■ **TEXT EXTRACT**
━━━
18 DECEMBER 2013

The housing outlook for 2014?  Along with California-based real estate consultant John Burns and others, I’m holding my breath.

Last spring pent-up demand coupled with a resurgence of bidding wars drove home prices up the most in seven years, leading some, myself included, to fear that the market was becoming unhealthily overheated.  However, that concern has evaporated in response to a noticeable slowdown in real estate activity in the third and fourth quarters.  Now the question is whether that slowdown is normal—part of a recurring seasonal pattern—or a harbinger of things to come.

Liz Ann Sonders, chief investment strategist at Charles Schwab & Co., called the top and bottom of the housing market.  From her Olympian perch she advises we not take the present real estate market’s tepidness too seriously—yet—as it may be due less to lack of demand than to lack of inventory.  As I’ve mentioned before, lack of inventory is a big problem these days.

Locally (my figures are for Montgomery County), TREND reports that despite recent weakness in the market, we already have the highest sales total—not counting December!—since 2007.  Despite considerable uncertainty in the general economy as well as in certain housing-related financial arrangements, therefore, TREND’s spokesperson is cautiously optimistic the real estate recovery will continue in 2014.  Amen to that!

2 OCTOBER 2013

Every homeowner wants to know how much appreciation our region has enjoyed lately, so here it is from TREND’s Market Update for August 2013:

Median home prices locally have increased 4-5% year over year—call it 4.5%.

By contrast you may have read that the Case-Shiller Index reported 12-13% year over year for the major metropolitan areas it covers, of which Philadelphia is not one. (In fact, Robert Shiller has just reported that in the sixteen months that ended in July, home prices were up 18.4% in real, inflation-adjusted terms.) That’s staggering, but resist the urge to relocate: double-digit price increases are never sustainable, as the country’s housing industry proved in 2005-2007. Fueled by pent-up demand created during the five-year post-Bubble Recession, our region’s moderate yet stable growth in prices is healthy and will probably continue for the foreseeable future. We are on track to have 64,000-65,000 sales in the area by year’s end, which will be the highest volume of activity since 2007.
Some of you may enjoy reading the attached Prudential Fox & Roach Realtors’s “Chairman’s Report” for further enlightenment on local market conditions.


As things stand at the moment, we have much to be happy about, real estate-wise.  According to The Wall Street Journal (9/19/13), today’s volume of home sales is approximately what it was in 1999 (before all the madness began).   Additionally, inflation-adjusted prices are now at 2000-2001 levels.  New construction starts are running about 600,000 per year, up dramatically from the post-Bubble nadir of 337,000 in January 2009 albeit nowhere near the 1.6 million required by the country simply to keep up with the steady increase in population via new family formation and immigration.  With today’s 30 year fixed rates still much cheaper than in 40 of the past 42 years, mortgage money remains a terrific bargain.
━━━
■ **DATASET CONTENT**
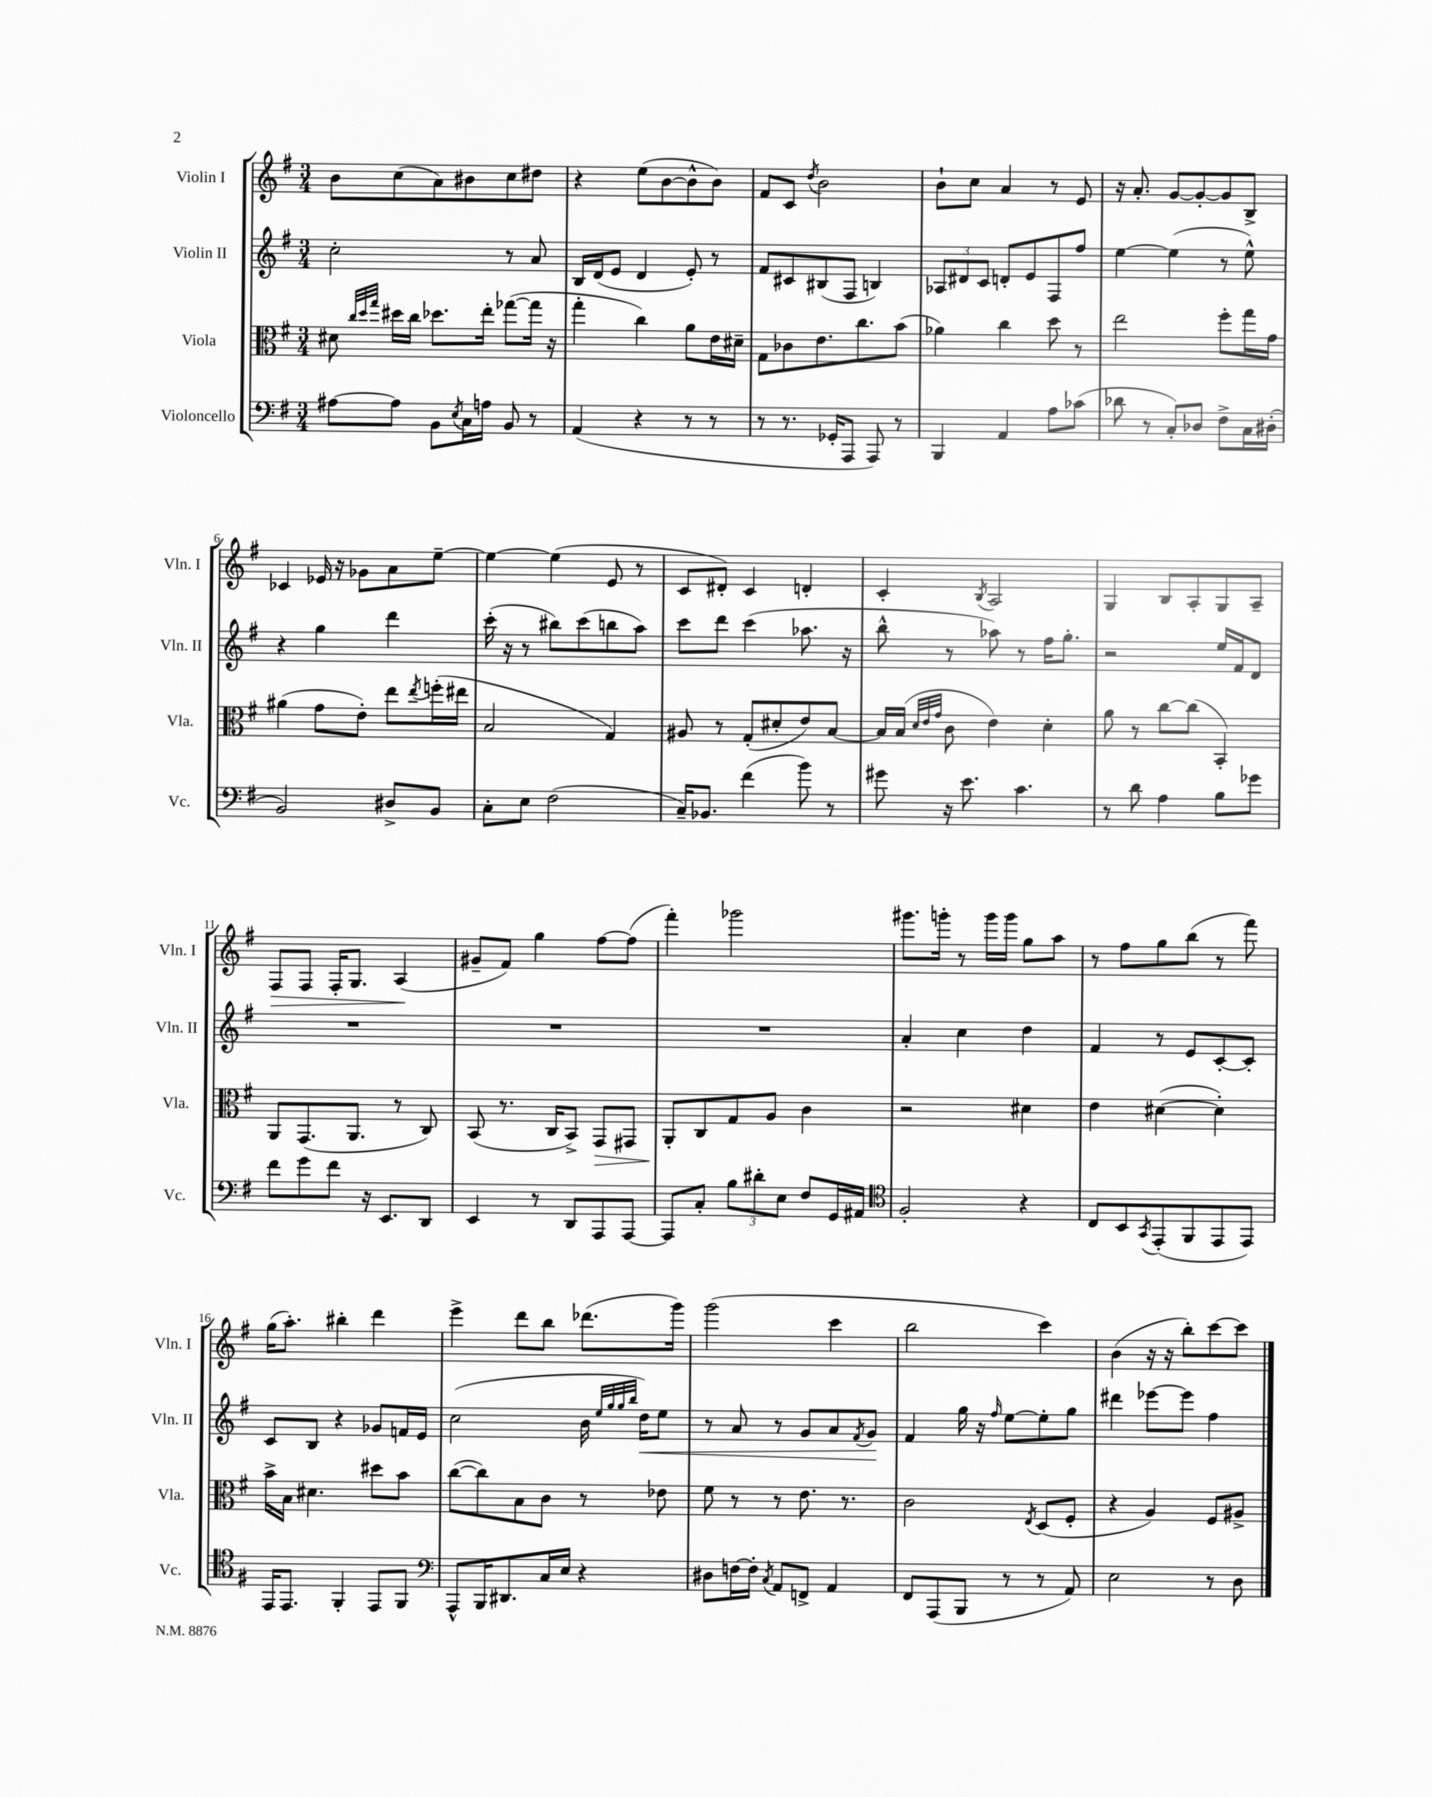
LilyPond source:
━━━
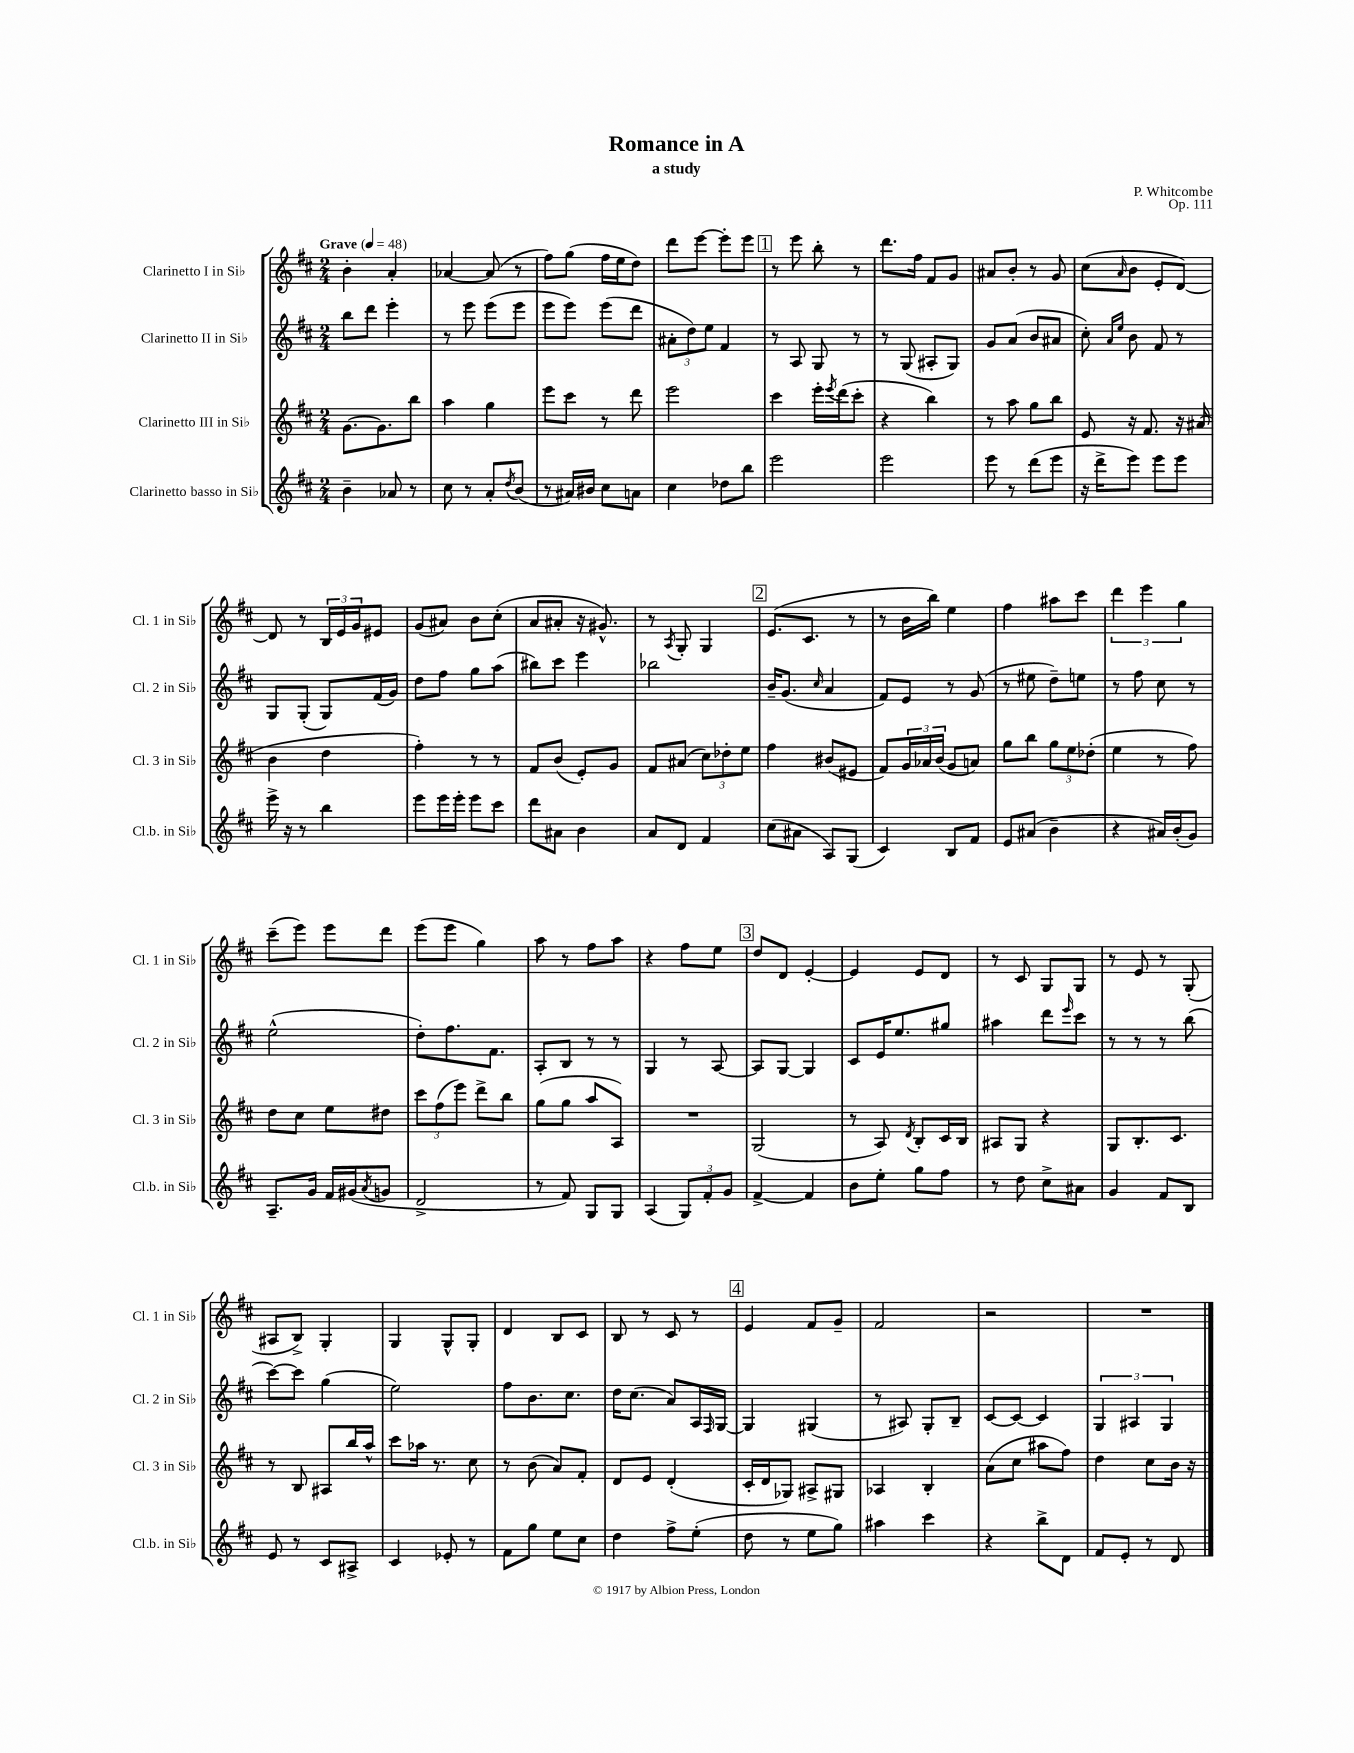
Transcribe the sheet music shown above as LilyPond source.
━━━
■ **THINGS TO DO**
- a) In the real estate update, rewrite the passage from "2 OCTOBER 2013" to "year—call it 4.5%.", putting "price growth" in place of "appreciation".
- b) Answer these questions from the real estate update:
(i) What position does Liz Ann Sonders hold?
(ii) About how many new construction starts per year does the update report?
(iii) By how much have median home prices increased locally year over year?
- c) Translate this sentence from the real estate update into Spanish: "As I’ve mentioned before, lack of inventory is a big problem these days."

■ **RESPONSES**
- a)
2 OCTOBER 2013

Every homeowner wants to know how much price growth our region has enjoyed lately, so here it is from TREND’s Market Update for August 2013:

Median home prices locally have increased 4-5% year over year—call it 4.5%.

- b)
(i) Chief investment strategist at Charles Schwab & Co.
(ii) About 600,000 per year.
(iii) 4-5%, or about 4.5%.

- c) Como he mencionado antes, la falta de inventario es un gran problema hoy en día.